Nur noch ein Gerippe ist von diesem Wohnwagen auf einem Grundstück in der Ortschaft Troviscais Fundierte übriggeblieben. © Peter Kneffel (dpa)

Trotz der Mobilisierung von rund 2000 Feuerwehrleuten bekommen die portugiesischen Behörden die verheerenden Waldbrände im Zentrum des Landes nicht in den Griff.

Obwohl in der Nacht zum Montag die Temperaturen sanken, griffen die Flammen im Zentrum Portugals auf zwei weitere Regionen über. Seit Sonntag gilt eine dreitägige Staatstrauer zum Gedenken an die über 60 Toten. Experten warnten, wegen des Klimawandels könnten sich derart verheerende Brände in Zukunft häufen.

Bei dem tödlichsten Waldbrand in der jüngeren Geschichte des Landes kamen bis Montag mindestens 63 Menschen ums Leben, mehr als 60 weitere Bewohner wurden verletzt. Fünf von ihnen schwebten am Montag noch in Lebensgefahr. Unter den Toten war auch ein Franzose, wie das Außenministerium in Paris mitteilte. Nach Angaben der portugiesischen Behörden weiteten sich die Brände von der Region Pedrógão Grande auf die benachbarten Bezirke Castelo Branco und Coimbra aus.

Unter Schock

Der Brand war am Samstagnachmittag nahe der Ortschaft Pedrógão Grande ausgebrochen und hatte sich in der Hitze und angefacht vom Wind rasend schnell in vier Richtungen ausgebreitet. Viele Menschen wurden auf der Flucht vor den Bränden in ihren Autos von der Feuerwalze eingeholt, andere starben in ihren Häusern. Die Landstraße in dem Gebiet wurde für viele zu einer tödlichen Falle.

Präsident Marcelo Rebelo de Sousa sprach von einer „Tragödie“. Ganz Portugal leide mit den Familien der Opfer, doch ebenso groß sei die Solidarität, erklärte er am Sonntagabend. Die Katastrophe in der abgeschiedenen ländlichen Region treffe Menschen, „von denen man kaum spricht“, fügte er hinzu.

Binnen 24 Stunden verwandelten sich die Pinien- und Eukalyptuswälder in verkohlte Baumskelette, über dem Gebiet hing eine dichte Rauchdecke. Viele Überlebende standen unter Schock. „Wir sind gerade noch rechtzeitig rausgekommen, ich auf dem Traktor, mein Mann in unserem Lieferwagen“, erzählt die 62-jährige Bäuerin Luisilda Malheiro. Von ihren Tieren dagegen konnte sie nur zwei Ziegen retten.

===

Beantworte anhand des Übungstextes die folgenden Fragen:
1. Wie viele Feuerwehrleute wurden mobilisiert?
2. Wann und in der Nähe welcher Ortschaft brach der Brand aus?
3. Wie lange dauert die Staatstrauer, und seit wann gilt sie?

===

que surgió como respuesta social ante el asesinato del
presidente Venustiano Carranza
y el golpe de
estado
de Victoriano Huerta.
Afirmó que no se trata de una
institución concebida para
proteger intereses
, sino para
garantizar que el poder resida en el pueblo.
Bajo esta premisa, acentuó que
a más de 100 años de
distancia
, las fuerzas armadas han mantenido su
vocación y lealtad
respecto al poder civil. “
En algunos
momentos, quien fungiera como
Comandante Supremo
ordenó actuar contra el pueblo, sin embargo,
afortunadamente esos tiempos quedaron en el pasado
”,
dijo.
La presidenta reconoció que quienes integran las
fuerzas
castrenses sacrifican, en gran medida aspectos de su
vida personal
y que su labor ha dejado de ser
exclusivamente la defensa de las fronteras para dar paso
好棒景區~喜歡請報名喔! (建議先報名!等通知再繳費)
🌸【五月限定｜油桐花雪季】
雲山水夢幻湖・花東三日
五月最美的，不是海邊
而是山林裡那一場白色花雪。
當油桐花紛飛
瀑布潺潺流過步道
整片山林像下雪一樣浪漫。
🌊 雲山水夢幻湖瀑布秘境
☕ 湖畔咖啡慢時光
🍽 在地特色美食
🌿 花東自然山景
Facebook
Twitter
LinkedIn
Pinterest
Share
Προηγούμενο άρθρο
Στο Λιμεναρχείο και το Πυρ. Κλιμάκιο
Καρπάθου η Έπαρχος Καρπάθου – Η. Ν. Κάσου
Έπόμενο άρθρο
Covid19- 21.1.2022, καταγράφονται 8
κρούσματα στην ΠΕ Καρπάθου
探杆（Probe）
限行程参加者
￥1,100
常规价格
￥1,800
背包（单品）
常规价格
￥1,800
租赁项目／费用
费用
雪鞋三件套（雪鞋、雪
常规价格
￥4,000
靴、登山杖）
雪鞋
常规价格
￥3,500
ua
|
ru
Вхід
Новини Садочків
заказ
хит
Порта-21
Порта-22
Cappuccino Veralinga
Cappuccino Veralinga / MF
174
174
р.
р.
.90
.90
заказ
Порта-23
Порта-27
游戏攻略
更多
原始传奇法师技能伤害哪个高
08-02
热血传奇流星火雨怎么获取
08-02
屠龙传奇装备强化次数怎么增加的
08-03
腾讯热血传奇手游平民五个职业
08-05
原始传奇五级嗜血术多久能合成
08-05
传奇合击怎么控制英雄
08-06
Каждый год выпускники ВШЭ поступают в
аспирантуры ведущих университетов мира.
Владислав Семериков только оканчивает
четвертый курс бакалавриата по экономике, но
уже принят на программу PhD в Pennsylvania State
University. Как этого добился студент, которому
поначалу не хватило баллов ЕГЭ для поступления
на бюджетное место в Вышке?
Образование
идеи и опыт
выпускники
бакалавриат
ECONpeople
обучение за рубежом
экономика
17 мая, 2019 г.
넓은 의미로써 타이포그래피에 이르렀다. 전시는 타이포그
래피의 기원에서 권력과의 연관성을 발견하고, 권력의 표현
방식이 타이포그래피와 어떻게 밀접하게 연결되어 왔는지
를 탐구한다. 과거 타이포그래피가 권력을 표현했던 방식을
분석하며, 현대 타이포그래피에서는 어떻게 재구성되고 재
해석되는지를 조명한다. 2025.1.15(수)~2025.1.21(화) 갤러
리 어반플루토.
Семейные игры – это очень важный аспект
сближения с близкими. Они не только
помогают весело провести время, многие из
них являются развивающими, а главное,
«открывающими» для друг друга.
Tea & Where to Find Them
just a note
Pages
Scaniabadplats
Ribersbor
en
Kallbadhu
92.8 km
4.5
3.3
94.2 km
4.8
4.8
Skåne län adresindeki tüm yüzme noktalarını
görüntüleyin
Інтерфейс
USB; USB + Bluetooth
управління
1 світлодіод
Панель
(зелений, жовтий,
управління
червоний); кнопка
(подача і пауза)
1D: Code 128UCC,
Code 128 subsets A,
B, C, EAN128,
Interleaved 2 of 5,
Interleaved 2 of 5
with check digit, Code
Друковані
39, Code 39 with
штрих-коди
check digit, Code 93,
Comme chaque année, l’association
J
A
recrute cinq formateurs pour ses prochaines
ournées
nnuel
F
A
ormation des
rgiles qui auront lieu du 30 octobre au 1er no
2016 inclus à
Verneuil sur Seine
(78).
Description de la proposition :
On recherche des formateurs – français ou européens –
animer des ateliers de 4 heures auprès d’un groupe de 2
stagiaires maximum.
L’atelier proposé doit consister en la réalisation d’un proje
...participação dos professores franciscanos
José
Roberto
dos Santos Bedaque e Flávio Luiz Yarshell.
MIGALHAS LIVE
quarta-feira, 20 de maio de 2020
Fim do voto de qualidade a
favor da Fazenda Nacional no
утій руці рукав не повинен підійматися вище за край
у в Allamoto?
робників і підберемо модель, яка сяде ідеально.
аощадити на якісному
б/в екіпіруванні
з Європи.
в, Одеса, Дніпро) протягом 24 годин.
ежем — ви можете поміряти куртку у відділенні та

===

_LÖSUNG:_
1. Rund 2000 Feuerwehrleute wurden mobilisiert.
2. Der Brand brach am Samstagnachmittag nahe der Ortschaft Pedrógão Grande aus.
3. Die Staatstrauer dauert drei Tage und gilt seit Sonntag.